━━ Provided data ━━
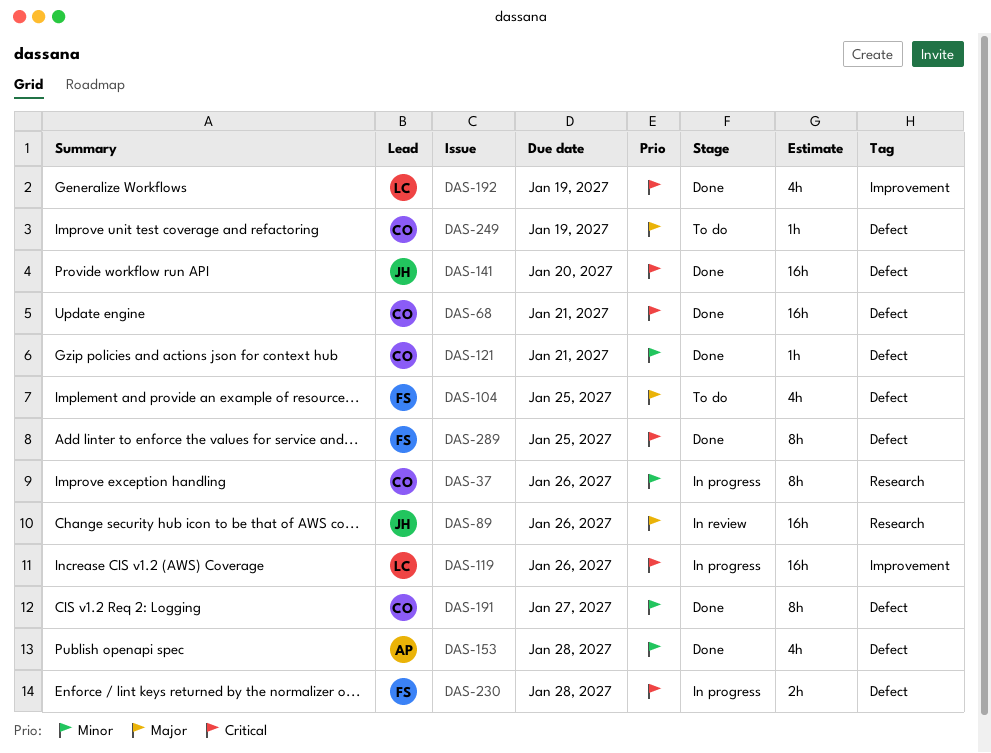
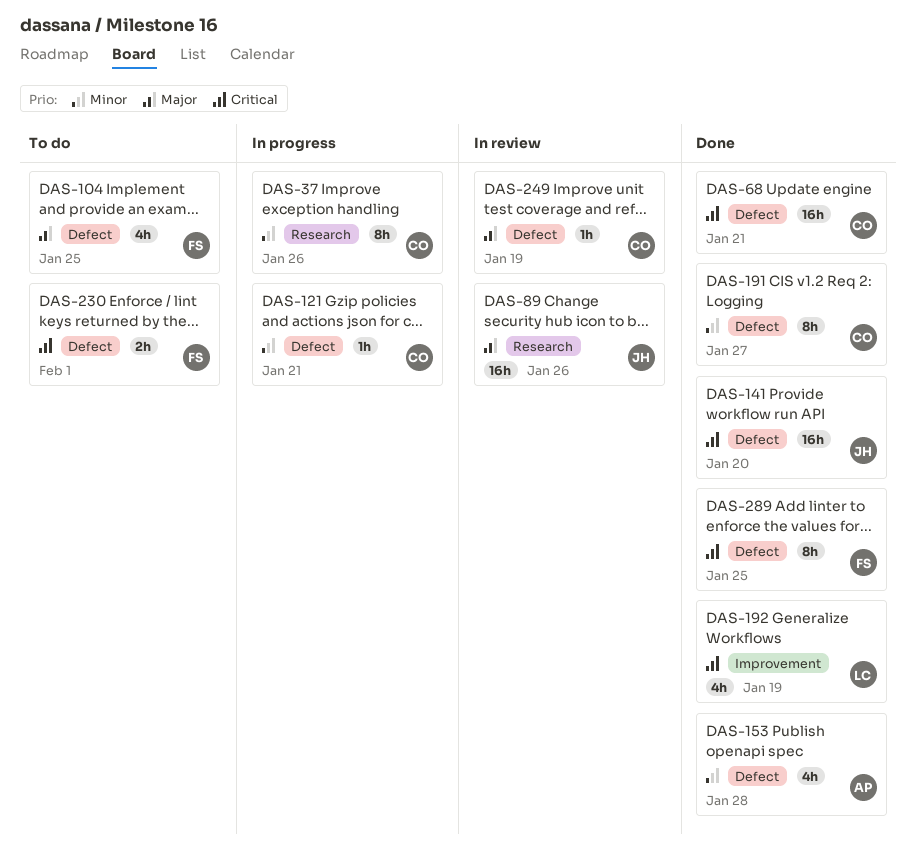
DAS-119: present -> none
DAS-121, status: Done -> In progress
DAS-230, status: In progress -> To do
DAS-230, due: Jan 28 -> Feb 1
DAS-249, status: To do -> In review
━━━
• [Task item]
From the records, copy out each line that includes the string "status".

• [Answer for this exercise]
DAS-121, status: Done -> In progress
DAS-230, status: In progress -> To do
DAS-249, status: To do -> In review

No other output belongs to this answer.